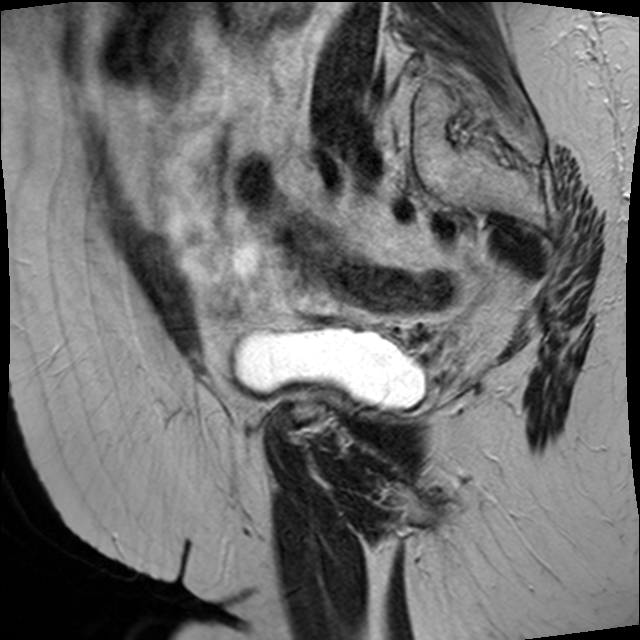
Pelvic MRI for cervical cancer, one sagittal slice; slice 31 of 45 in the series (ordered by position); T2-weighted; 1.5 T; TE 89 ms, TR 4610 ms; 640 × 640 image matrix. Patient: female, 50 years.
Annotated regions visible in this slice (outlined manually by an expert reader):
- cervical tumour: bounding box (x1, y1, x2, y2) in pixels: (266, 202, 359, 291)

| BRIEF |
Examine the listing above and state the number of lines that contain the word "cervical", with no further remarks.

| ANSWER |
2